Nov 11, 2023
Version 1
ColabFold Protein Structure Prediction and Membrane Interaction Modeling V.1
- 1University of California, San Diego
Protocol Citation: Leonardo A Parra-Rivas 2023. ColabFold Protein Structure Prediction and Membrane Interaction Modeling. protocols.io https://dx.doi.org/10.17504/protocols.io.rm7vzxod2gx1/v1
License: This is an open access protocol distributed under the terms of the Creative Commons Attribution License, which permits unrestricted use, distribution, and reproduction in any medium, provided the original author and source are credited
Protocol status: Working
We use this protocol and it's working
Created: November 02, 2023
Last Modified: November 11, 2023
Protocol Integer ID: 90326
Abstract
ColabFold Protein Structure Prediction and Membrane Interaction Modeling
Protein structures (WT and phospho-mutant α-syn) were predicted using ColabFold (https://colabfold.mmseqs.com/),which uses MMseqs2 for homology detection and multiple sequence alignment, and AlphaFold2 for simulated protein folding.
The full-length human α-synuclein isoform 1 sequence (Uniprot, P37840-1) was input into ColabFold with 3 recycles, and the model with the highest overall IDDT was chosen as representative. For modeling of the phospho-mimetic mutant of α-syn, Ser129 was replaced with an aspartate residue before input.
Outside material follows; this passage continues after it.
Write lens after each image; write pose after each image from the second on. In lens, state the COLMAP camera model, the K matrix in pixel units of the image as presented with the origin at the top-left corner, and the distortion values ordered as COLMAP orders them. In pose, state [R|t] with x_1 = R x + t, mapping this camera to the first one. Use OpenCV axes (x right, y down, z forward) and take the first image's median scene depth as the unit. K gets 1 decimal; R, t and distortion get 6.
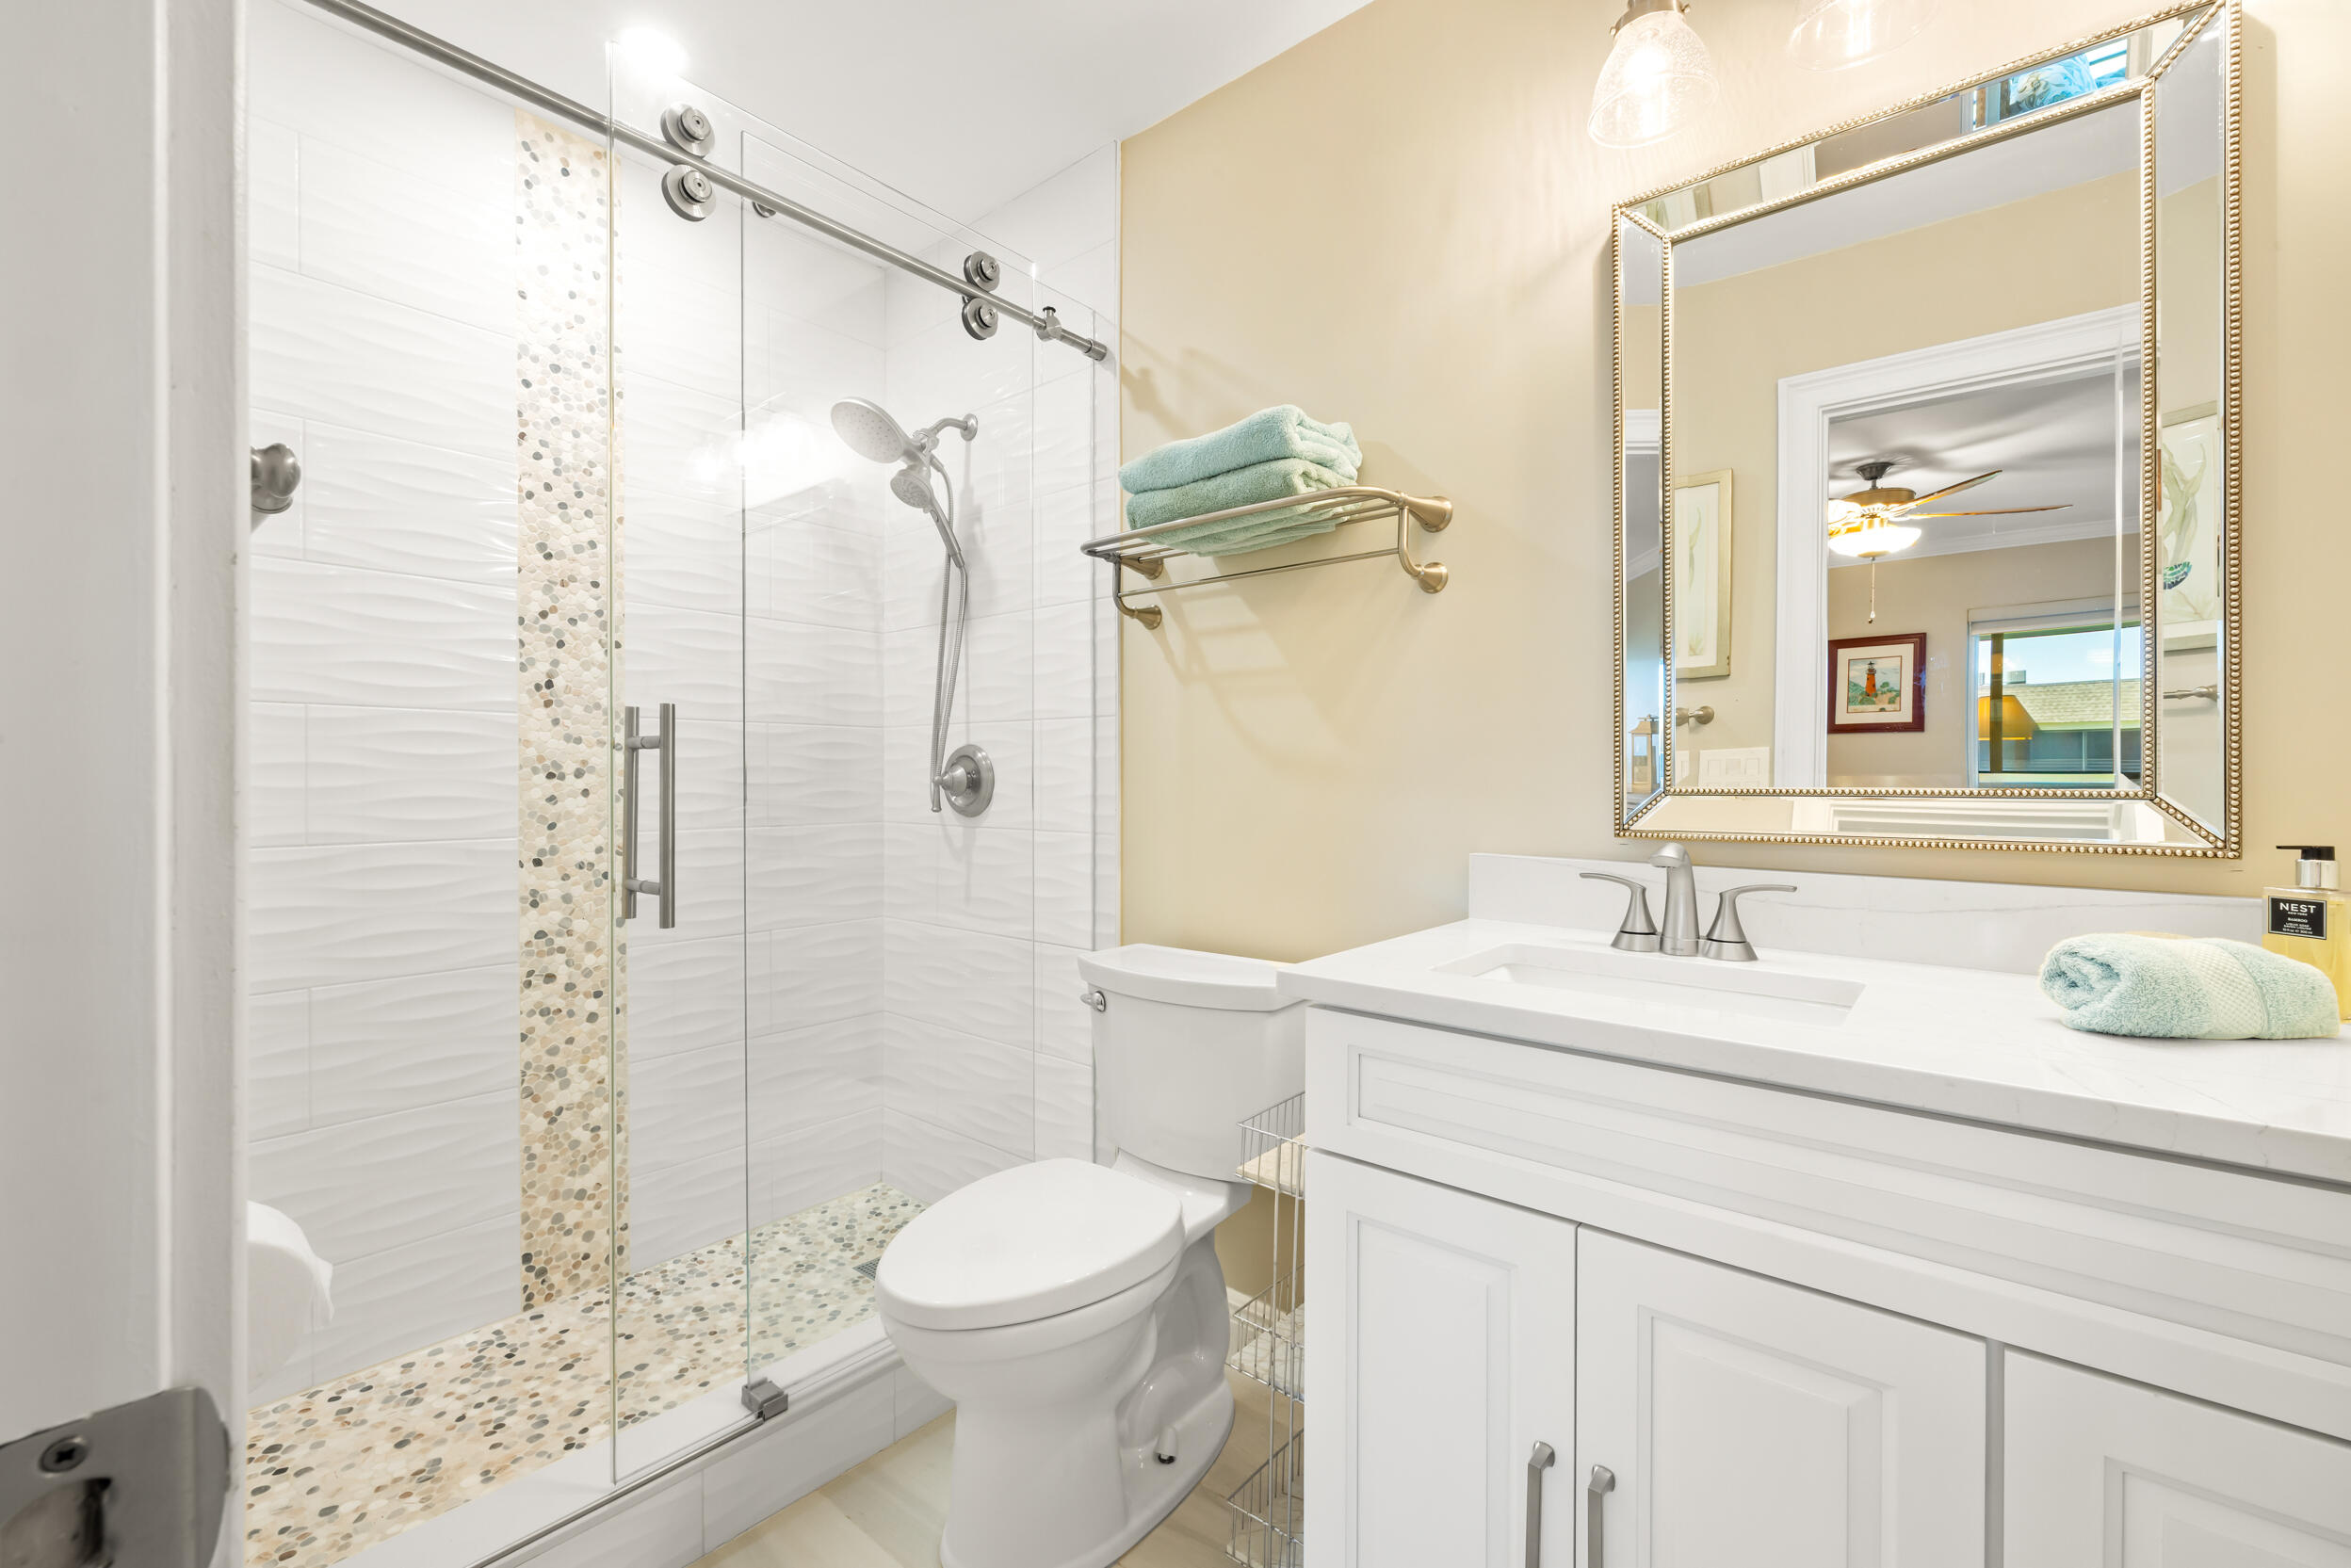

To model the interaction between α-syn and SV-membranes, an all-atom simulation was set up, which included the previously selected ColabFold protein models and a phospholipid bilayer made up of 1-palmitoyl-2-oleoyl-sn-glycero-3-[phospho-rac-(1-glycerol)] (POPG) spread in the x-y plane. The protein models were introduced as close to the membrane as possible, while ensuring no disruption of the bilayer, and then the simulation box was solvated with TIP3P water molecules, and charge neutralized by the required number of K+ and Cl- ions.
Simulations were conducted using GROMACS v.2021.3 [https://www.gromacs.org/(RRID:SCR_014565)] [doi: 10.5281/zenodo.5053201] with a CHARMM36 force field [(RRID:SCR_014892) https://www.charmm.org/archive/charmm/resources/charmm-force-fields/]at a temperature of 310.15K.
Particle size of the simulations was 618946 and 324399 for wild-type and S129D α-synuclein, respectively. After the simulation setup, energy minimization was performed using the steepest descent minimization algorithm, and the LINCS algorithm [(RRID:SCR_016486) http://www.lincsproject.org/] was used to achieve the constraints for hydrogen bonds.
Equilibration of the system was performed with two steps of NVT with Berendsen temperature coupling used for temperature correction with a time step of 1 femtosecond, followed by four steps of NPT with Berendsen temperature and pressure coupling with a time-step of 1 femtosecond for the first NPT step and 2 femtoseconds for the following three.
All equilibration steps were run for 125 picoseconds each.The molecular dynamics production run was performed, without any constraints, for approximately 200ns using Nosé-Hoover temperature coupling and Parrinello-Rahman pressure coupling, with a time-step of 2 femtoseconds.
In the final model, the helicity of each residue is represented as a fraction of time spent either as a component of an α-helical segment of the protein, a 1, or otherwise, a 0. The depth profile of each protein model is represented as the position of each residue with respect to the phosphate head group and is shown as the mean and standard deviation of the last 20 nanoseconds of the production run.